The Origins, Evolution, and Future of Dietary Methionine Restriction

Abstract

The original description of dietary methionine restriction (MR) used semipurified diets to limit methionine intake to 20% of normal levels, and this reduction in dietary methionine increased longevity by ∼30% in rats. The MR diet also produces paradoxical increases in energy intake and expenditure and limits fat deposition while reducing tissue and circulating lipids and enhancing overall insulin sensitivity. In the years following the original 1993 report, a comprehensive effort has been made to understand the nutrient sensing and signaling systems linking reduced dietary methionine to the behavioral, physiological, biochemical, and transcriptional components of the response. Recent work has shown that transcriptional activation of hepatic fibroblast growth factor 21 (FGF21) is a key event linking the MR diet to many but not all components of its metabolic phenotype. These findings raise the interesting possibility of developing therapeutic, MR-based diets that produce the beneficial effects of FGF21 by nutritionally modulating its transcription and release.

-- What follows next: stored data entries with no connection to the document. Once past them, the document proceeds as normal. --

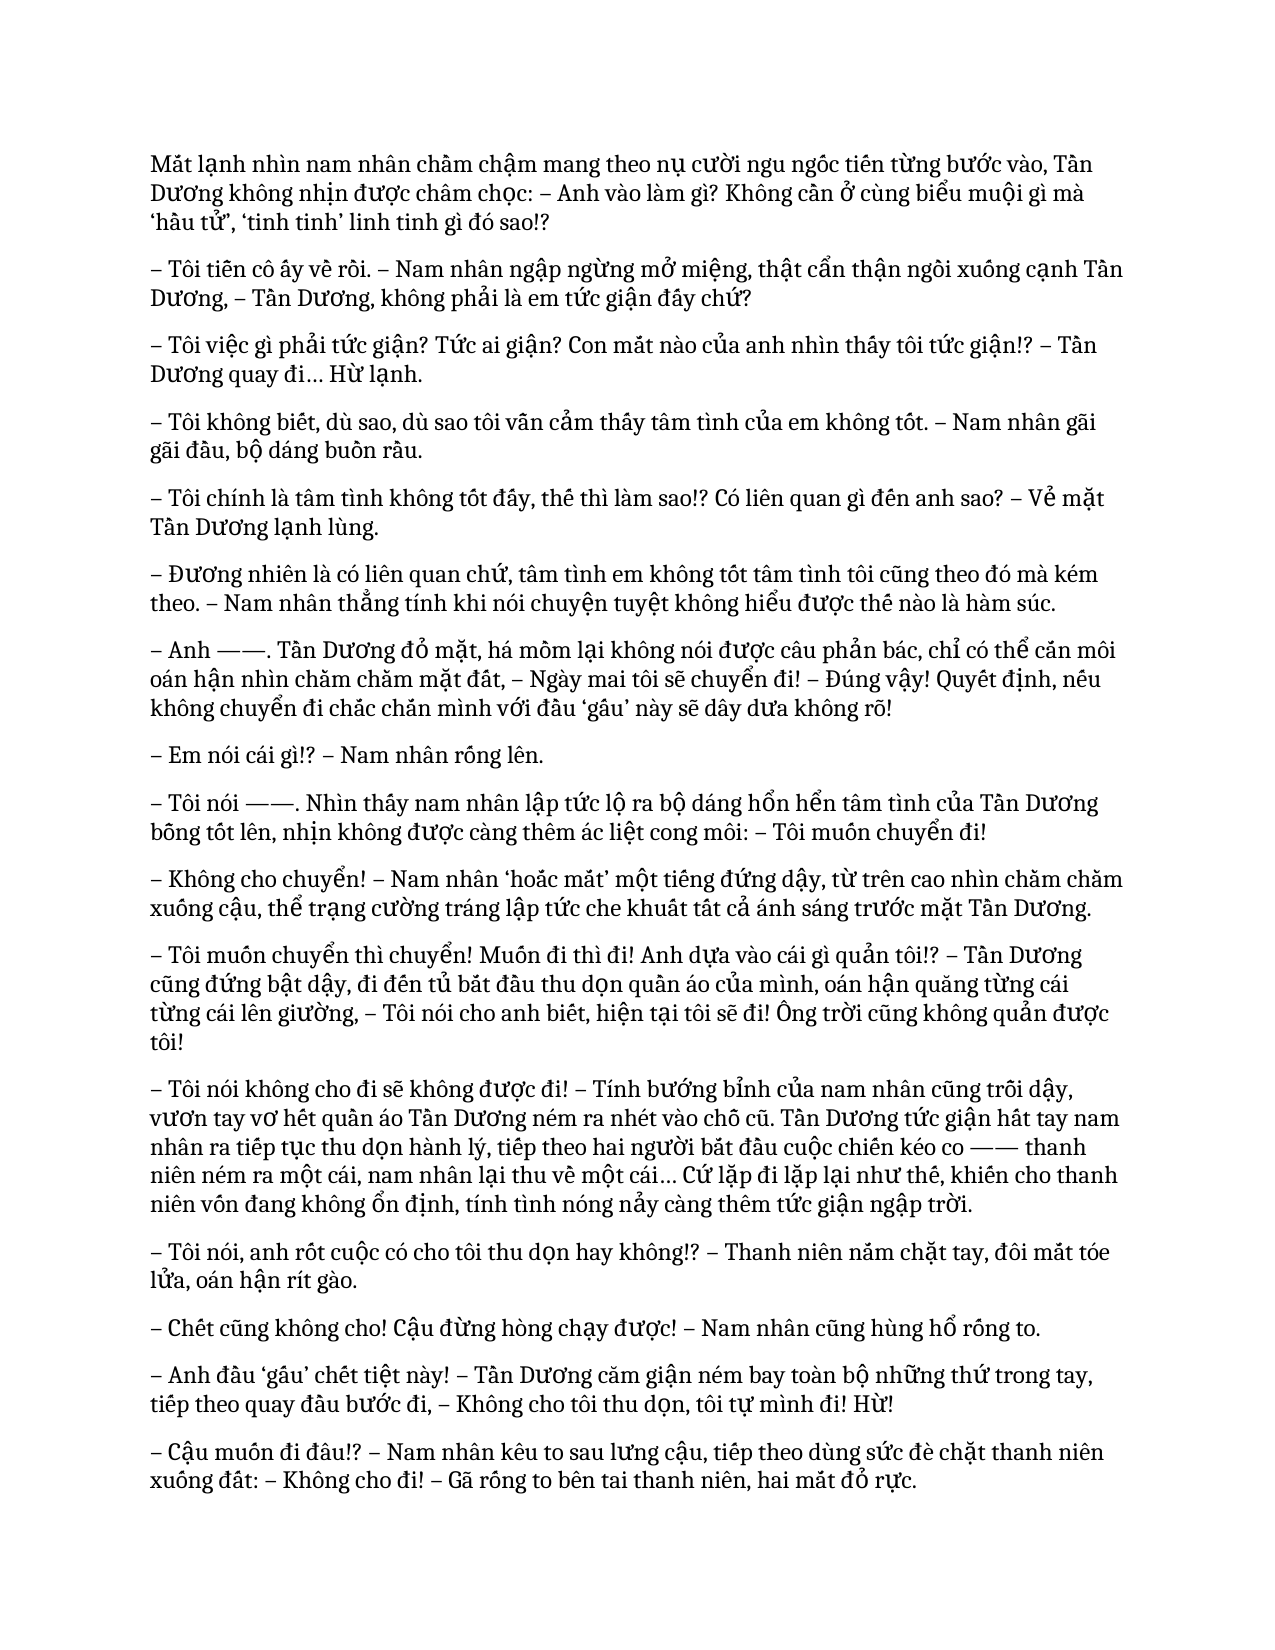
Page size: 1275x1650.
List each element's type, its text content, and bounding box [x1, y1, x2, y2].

text – Tôi nói ——. Nhìn thấy nam nhân lập tức lộ ra bộ dáng hổn hển tâm tình của Tần Dương bỗng tốt lên, nhịn không được càng thêm ác liệt cong môi: – Tôi muốn chuyển đi! [150, 789, 1125, 846]
text – Anh ——. Tần Dương đỏ mặt, há mồm lại không nói được câu phản bác, chỉ có thể cắn môi oán hận nhìn chằm chằm mặt đất, – Ngày mai tôi sẽ chuyển đi! – Đúng vậy! Quyết định, nếu không chuyển đi chắc chắn mình với đầu ‘gấu’ này sẽ dây dưa không rõ! [150, 636, 1125, 722]
text Mắt lạnh nhìn nam nhân chầm chậm mang theo nụ cười ngu ngốc tiến từng bước vào, Tần Dương không nhịn được châm chọc: – Anh vào làm gì? Không cần ở cùng biểu muội gì mà ‘hầu tử’, ‘tinh tinh’ linh tinh gì đó sao!? [150, 150, 1125, 236]
text – Tôi chính là tâm tình không tốt đấy, thế thì làm sao!? Có liên quan gì đến anh sao? – Vẻ mặt Tần Dương lạnh lùng. [150, 484, 1125, 541]
text – Tôi việc gì phải tức giận? Tức ai giận? Con mắt nào của anh nhìn thấy tôi tức giận!? – Tần Dương quay đi… Hừ lạnh. [150, 331, 1125, 389]
text – Anh đầu ‘gấu’ chết tiệt này! – Tần Dương căm giận ném bay toàn bộ những thứ trong tay, tiếp theo quay đầu bước đi, – Không cho tôi thu dọn, tôi tự mình đi! Hừ! [150, 1361, 1125, 1419]
text – Không cho chuyển! – Nam nhân ‘hoắc mắt’ một tiếng đứng dậy, từ trên cao nhìn chằm chằm xuống cậu, thể trạng cường tráng lập tức che khuất tất cả ánh sáng trước mặt Tần Dương. [150, 865, 1125, 922]
text – Tôi tiễn cô ấy về rồi. – Nam nhân ngập ngừng mở miệng, thật cẩn thận ngồi xuống cạnh Tần Dương, – Tần Dương, không phải là em tức giận đấy chứ? [150, 255, 1125, 312]
text – Tôi nói không cho đi sẽ không được đi! – Tính bướng bỉnh của nam nhân cũng trỗi dậy, vươn tay vơ hết quần áo Tần Dương ném ra nhét vào chỗ cũ. Tần Dương tức giận hất tay nam nhân ra tiếp tục thu dọn hành lý, tiếp theo hai người bắt đầu cuộc chiến kéo co —— thanh niên ném ra một cái, nam nhân lại thu về một cái… Cứ lặp đi lặp lại như thế, khiến cho thanh niên vốn đang không ổn định, tính tình nóng nảy càng thêm tức giận ngập trời. [150, 1075, 1125, 1219]
text – Chết cũng không cho! Cậu đừng hòng chạy được! – Nam nhân cũng hùng hổ rống to. [150, 1314, 1125, 1342]
text – Tôi không biết, dù sao, dù sao tôi vẫn cảm thấy tâm tình của em không tốt. – Nam nhân gãi gãi đầu, bộ dáng buồn rầu. [150, 407, 1125, 465]
text – Em nói cái gì!? – Nam nhân rống lên. [150, 741, 1125, 770]
text – Tôi nói, anh rốt cuộc có cho tôi thu dọn hay không!? – Thanh niên nắm chặt tay, đôi mắt tóe lửa, oán hận rít gào. [150, 1237, 1125, 1295]
text – Đương nhiên là có liên quan chứ, tâm tình em không tốt tâm tình tôi cũng theo đó mà kém theo. – Nam nhân thẳng tính khi nói chuyện tuyệt không hiểu được thế nào là hàm súc. [150, 560, 1125, 617]
text – Cậu muốn đi đâu!? – Nam nhân kêu to sau lưng cậu, tiếp theo dùng sức đè chặt thanh niên xuống đất: – Không cho đi! – Gã rống to bên tai thanh niên, hai mắt đỏ rực. [150, 1437, 1125, 1495]
text – Tôi muốn chuyển thì chuyển! Muốn đi thì đi! Anh dựa vào cái gì quản tôi!? – Tần Dương cũng đứng bật dậy, đi đến tủ bắt đầu thu dọn quần áo của mình, oán hận quăng từng cái từng cái lên giường, – Tôi nói cho anh biết, hiện tại tôi sẽ đi! Ông trời cũng không quản được tôi! [150, 941, 1125, 1056]
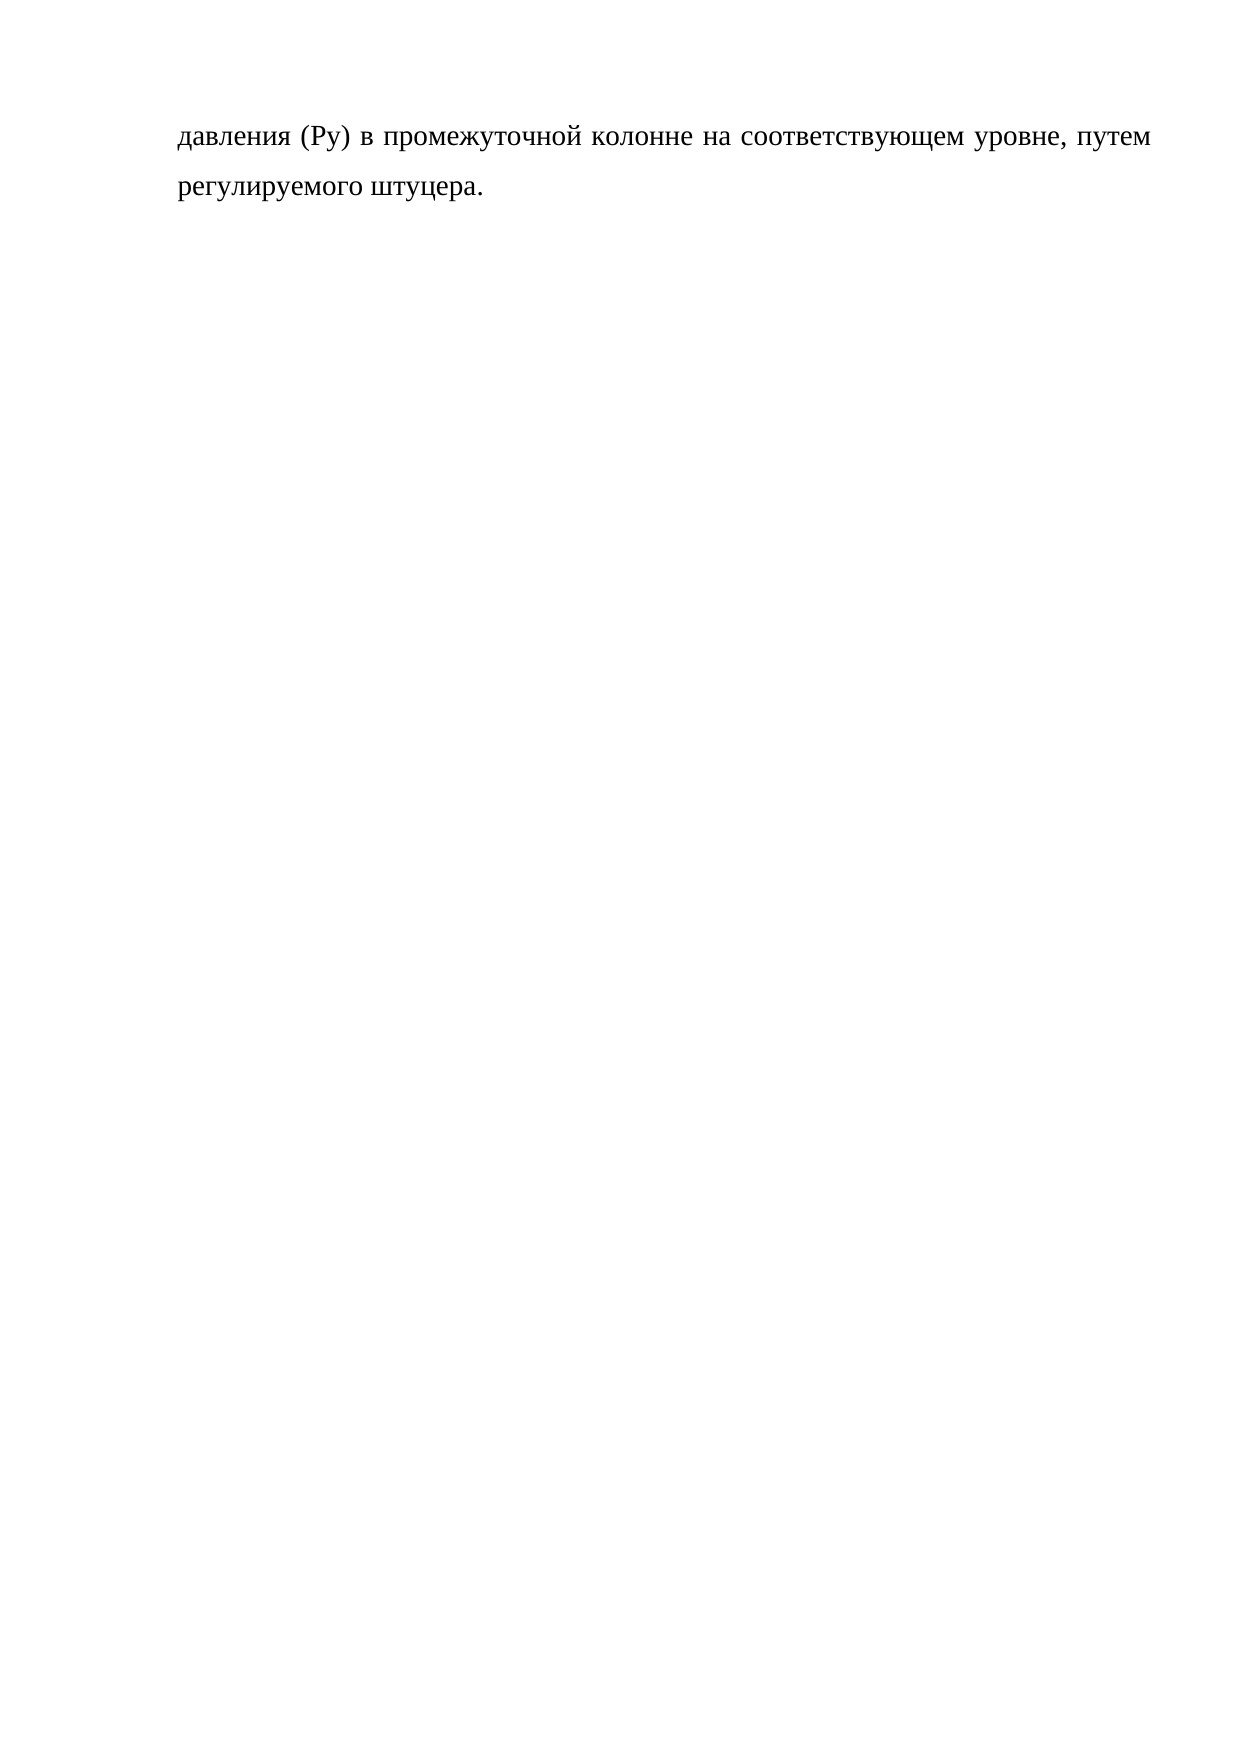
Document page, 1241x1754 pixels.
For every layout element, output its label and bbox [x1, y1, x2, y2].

text [177, 118, 1152, 202]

Keywords: FGF21; essential amino acids; insulin sensitivity; lipid metabolism; nutrient sensing; obesity.

Figure 1

Time course of fold changes in food intake, water intake, body weight (BW), and adiposity of 6-week-old male C57BL/6J mice after introduction of dietary methionine restriction (MR). The changes in water intake are shown on the left axis, and changes in food intake, BW, and adiposity are shown on the right axis. The horizontal green line shows the water intake at zero time, while horizontal blue, red, and gray lines show the food intake, BW, and adiposity of the mice at zero time, respectively. Phase 1 is characterized by an early increase in food and water intake. Phase 2 is characterized by a gradual reduction in adiposity and BW. Phase 3 is characterized by stable increases in food and water intake and by stable decreases in adiposity and BW.

Figure 2

Bioinformatics analysis of hepatic gene expression in male C57BL/6J mice fed control or MR diets for 8 weeks. Canonical pathway analysis was conducted using Ingenuity Pathway Analysis of livers from six mice fed the control diet and six mice fed the MR diet. The algorithm identified the pathways most significantly up- or downregulated by the MR diet compared to the control diet. Canonical pathways with an activation z-score of ≥2 or ≤−2 were considered to be activated (red) or inhibited (blue), respectively. Heat maps were used to visualize the top 10 canonical pathways that were differentially affected by the MR diet. Abbreviations: eIF2, eukaryotic initiation factor 2; LXR, liver X receptor; MR, methionine restriction; NRF2, nuclear factor-erythroid 2–related factor 2; RXR, retinoid X receptor.

Figure 3

Model of proposed anatomical organization of the sensing and signaling mechanisms that produce the coordinated biochemical, transcriptional, physiological, and behavioral responses to dietary methionine restriction. The inset shows the details of the proposed mechanisms for sensing reduced methionine and GSH that lead to transactivation of hepatic FGF21 and remodeling of lipid metabolism in the liver. The model further proposes that FGF21 acts in the brain to increase SNS outflow to adipose tissue, leading to remodeling of BAT and WAT, activation of thermogenesis, and increased energy expenditure. The model proposes that FGF21 also acts directly in adipose tissue to enhance insulin sensitivity and increase glucose uptake and utilization. Abbreviations: ARE, antioxidant response element; ATF4, activating transcription factor 4; BAT, brown adipose tissue; CARE, C/EBP-ATF4 response element; DVC, dorsal vagal complex; eIF2, eukaryotic initiation factor 2; ER, endoplasmic reticulum; FGF21, fibroblast growth factor 21; GCN2, general control nonderepressible 2; GSH, glutathione; ISR, integrated stress response; IWAT, inguinal white adipose tissue; NRF2, nuclear factor-erythroid 2–related factor 2; PERK, PKR-like endoplasmic reticulum kinase; SNS, sympathetic nervous system; WAT, white adipose tissue.

Figure 4

Heat map showing the concentration-dependent effects of dietary methionine restriction on plasma fibroblast growth factor 21 (FGF21) and energy expenditure (EE) in male C57BL/6J mice after consuming their respective diets for 8 weeks. All diets were formulated without cysteine and were introduced to the mice at 6 weeks of age. Dietary methionine concentrations above 0.25% had no effect on FGF21 or EE relative to control mice (e.g., 0.86% methionine). Methionine concentrations between 0.12% and 0.25% increased FGF21 and EE without causing significant weight loss, while methionine concentrations below 0.12% caused rapid weight loss due to effective methionine deprivation.